During the calcification process, carbon is incorporated into the coccoliths; as the organisms die and sink to deeper waters, their calcite skeletons either re-dissolve into the seawater or become incorporated into the ocean sediments, thus acting as carbon “sinks.” They also help organic carbon from recently living cells sink to the deep sea by removing carbon from the surface waters. Combined with their global abundance, these functions make coccolithophores an important component of the global carbon cycle.
The ocean absorbs roughly one-quarter of the CO2 released into the atmosphere every year. As atmospheric CO2 levels increase, so does the amount absorbed by the ocean. This rapidly increasing level of ocean CO2 reduces the ocean’s pH in a process called ocean acidification. Reduced pH can slow or prevent organisms, including coccolithophores and corals, from building their calcium carbonate shells and skeletons. This, in turn, could have significant consequences for the ocean’s marine life, as plankton form the base of the marine food chain.
Despite having a high concentration of coccolithophores, the Great Belt—which stretches around the entire Southern Ocean and comprises 26% of the world’s ocean—remains an under-studied region. The team of 23 scientists set out to change this by undertaking a systematic look at the region’s coccolithophores, as well as what factors/processes influence their abundance and distribution.
Among the scientists on board was Rebecca Garley, Research Technician in Dr. Nick Bates’ Marine Geochemistry Lab at BIOS. Using the same instrumentation as in the lab, Garley measured the dissolved inorganic carbon (DIC) and total alkalinity in the cruise’s water samples collected from the surface waters down to depths of 6,000m. These data allow Garley to calculate pH, partial pressure of carbon dioxide(pCO2) and other parameters of seawater chemistry that help determine the state of the oceans.
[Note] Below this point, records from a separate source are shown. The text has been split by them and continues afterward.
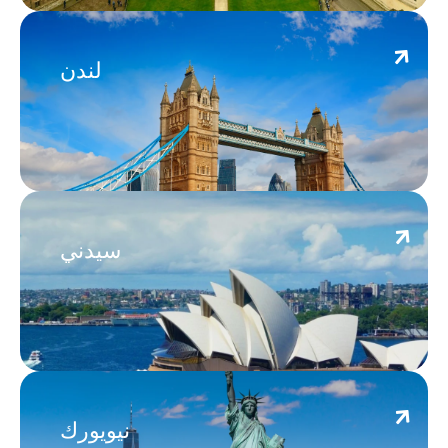
London
لندن
Sydney
سيدني
New York
نيويورك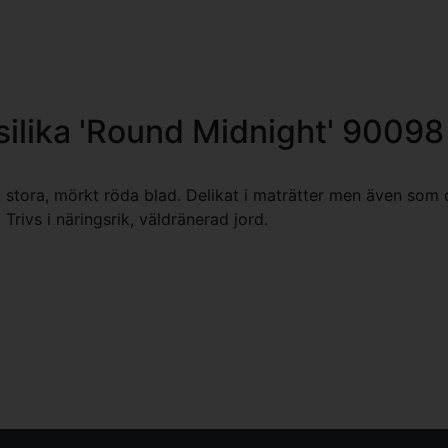
ilika 'Round Midnight' 90098
 stora, mörkt röda blad. Delikat i maträtter men även som
 Trivs i näringsrik, väldränerad jord.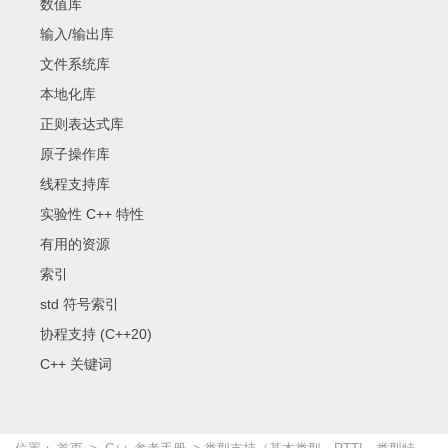
数值库
输入/输出库
文件系统库
本地化库
正则表达式库
原子操作库
线程支持库
实验性 C++ 特性
有用的资源
索引
std 符号索引
协程支持 (C++20)
C++ 关键词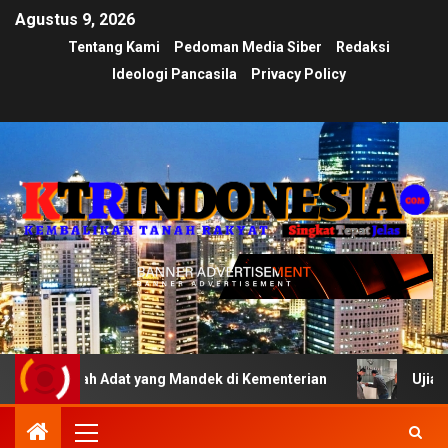
Agustus 9, 2026
Tentang Kami
Pedoman Media Siber
Redaksi
Ideologi Pancasila
Privacy Policy
nah Adat yang Mandek di Kementerian
Ujian Transparans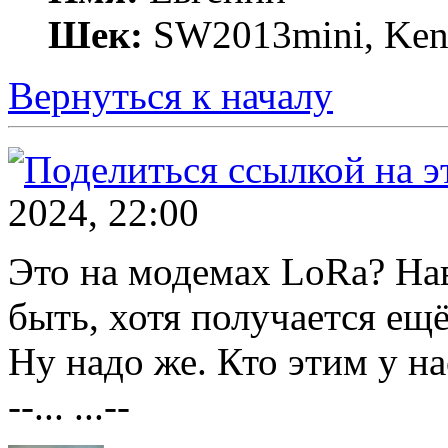
Шек:
SW2013mini, Kenw
Вернуться к началу
2024, 22:00
Это на модемах LoRa? На
быть, хотя получается ещё
Ну надо же. Кто этим у на
--... ...--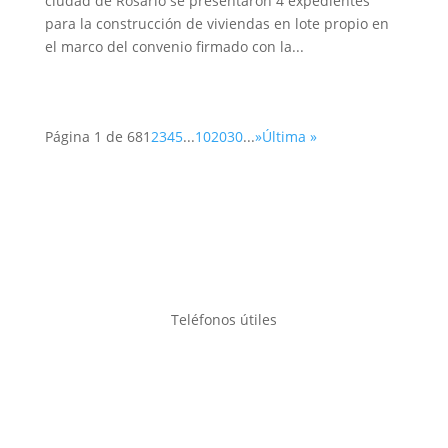
ciudad de Rosario se presentaron 4 expedientes
para la construcción de viviendas en lote propio en
el marco del convenio firmado con la...
Página 1 de 68
1
2
3
4
5
...
10
20
30
...
»
Última »
Teléfonos útiles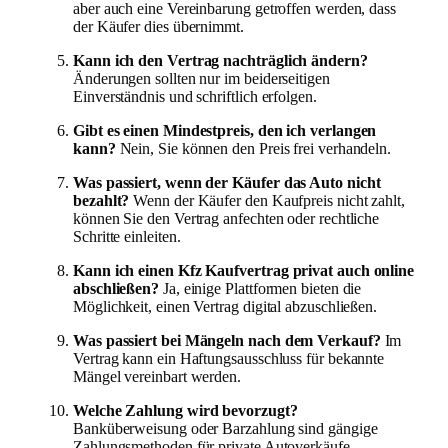
aber auch eine Vereinbarung getroffen werden, dass
der Käufer dies übernimmt.
Kann ich den Vertrag nachträglich ändern?
Änderungen sollten nur im beiderseitigen
Einverständnis und schriftlich erfolgen.
Gibt es einen Mindestpreis, den ich verlangen
kann?
Nein, Sie können den Preis frei verhandeln.
Was passiert, wenn der Käufer das Auto nicht
bezahlt?
Wenn der Käufer den Kaufpreis nicht zahlt,
können Sie den Vertrag anfechten oder rechtliche
Schritte einleiten.
Kann ich einen Kfz Kaufvertrag privat auch online
abschließen?
Ja, einige Plattformen bieten die
Möglichkeit, einen Vertrag digital abzuschließen.
Was passiert bei Mängeln nach dem Verkauf?
Im
Vertrag kann ein Haftungsausschluss für bekannte
Mängel vereinbart werden.
Welche Zahlung wird bevorzugt?
Banküberweisung oder Barzahlung sind gängige
Zahlungsmethoden für private Autoverkäufe.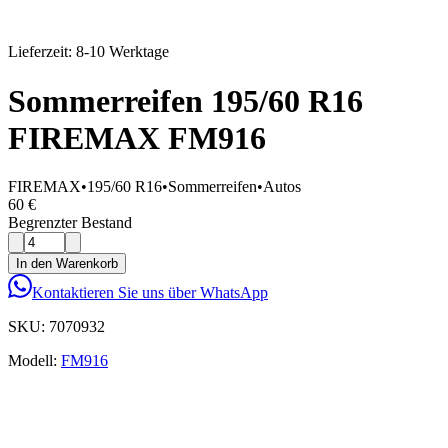
Lieferzeit: 8-10 Werktage
Sommerreifen 195/60 R16
FIREMAX FM916
FIREMAX
•
195/60 R16
•
Sommerreifen
•
Autos
60 €
Begrenzter Bestand
In den Warenkorb
Kontaktieren Sie uns über WhatsApp
SKU:
7070932
Modell:
FM916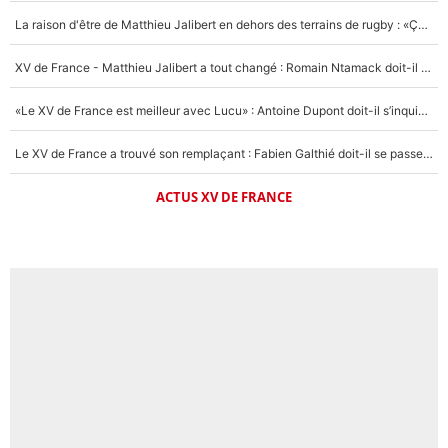
La raison d'être de Matthieu Jalibert en dehors des terrains de rugby : «Ça m'atteint autant que si tu touches à un membre de ma famille»
XV de France - Matthieu Jalibert a tout changé : Romain Ntamack doit-il s’inquiéter pour sa place à un an de la Coupe du monde ?
«Le XV de France est meilleur avec Lucu» : Antoine Dupont doit-il s’inquiéter pour sa place ?
Le XV de France a trouvé son remplaçant : Fabien Galthié doit-il se passer d'Antoine Dupont ?
ACTUS XV DE FRANCE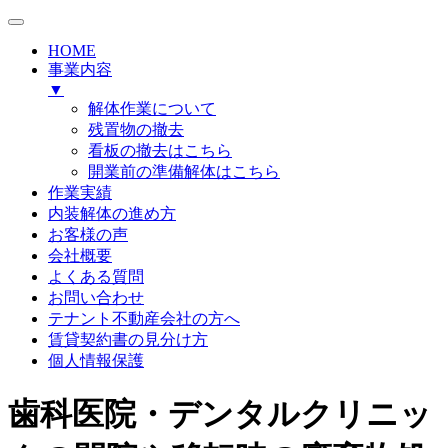
HOME
事業内容
▼
解体作業について
残置物の撤去
看板の撤去はこちら
開業前の準備解体はこちら
作業実績
内装解体の進め方
お客様の声
会社概要
よくある質問
お問い合わせ
テナント不動産会社の方へ
賃貸契約書の見分け方
個人情報保護
歯科医院・デンタルクリニッ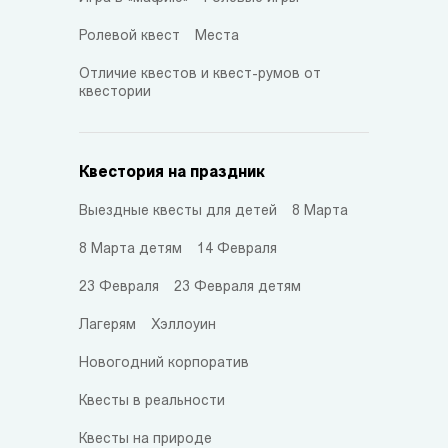
Ролевой квест
Места
Отличие квестов и квест-румов от
квестории
Квестория на праздник
Выездные квесты для детей
8 Марта
8 Марта детям
14 Февраля
23 Февраля
23 Февраля детям
Лагерям
Хэллоуин
Новогодний корпоратив
Квесты в реальности
Квесты на природе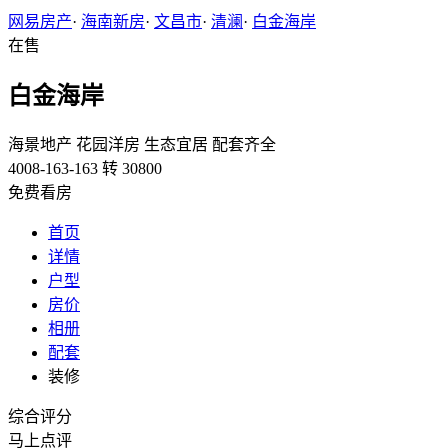
网易房产
·
海南新房
·
文昌市
·
清澜
·
白金海岸
在售
白金海岸
海景地产
花园洋房
生态宜居
配套齐全
4008-163-163 转 30800
免费看房
首页
详情
户型
房价
相册
配套
装修
综合评分
马上点评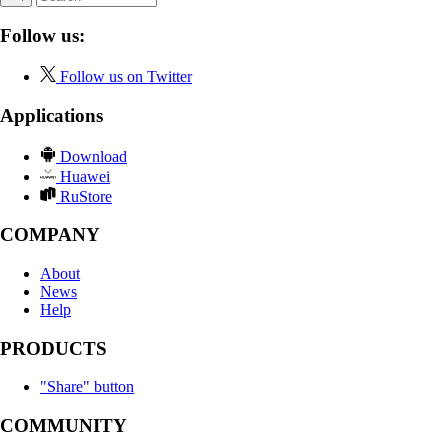
Follow us:
Follow us on Twitter
Applications
Download
Huawei
RuStore
COMPANY
About
News
Help
PRODUCTS
"Share" button
COMMUNITY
Now back on land, Garley is re-running the samples collected during the cruise to compare the quality of the data using the instrumentation at sea with that in the Marine Geochemistry Lab. She hopes to work with the cruise’s Chief Scientist, Dr. William “Barney” Balch at the Bigelow Laboratory for Ocean Sciences, to combine their data sets in an effort to determine coccolithophore distribution, their role in the global carbon cycle and how ocean acidification may impact coccolithophores.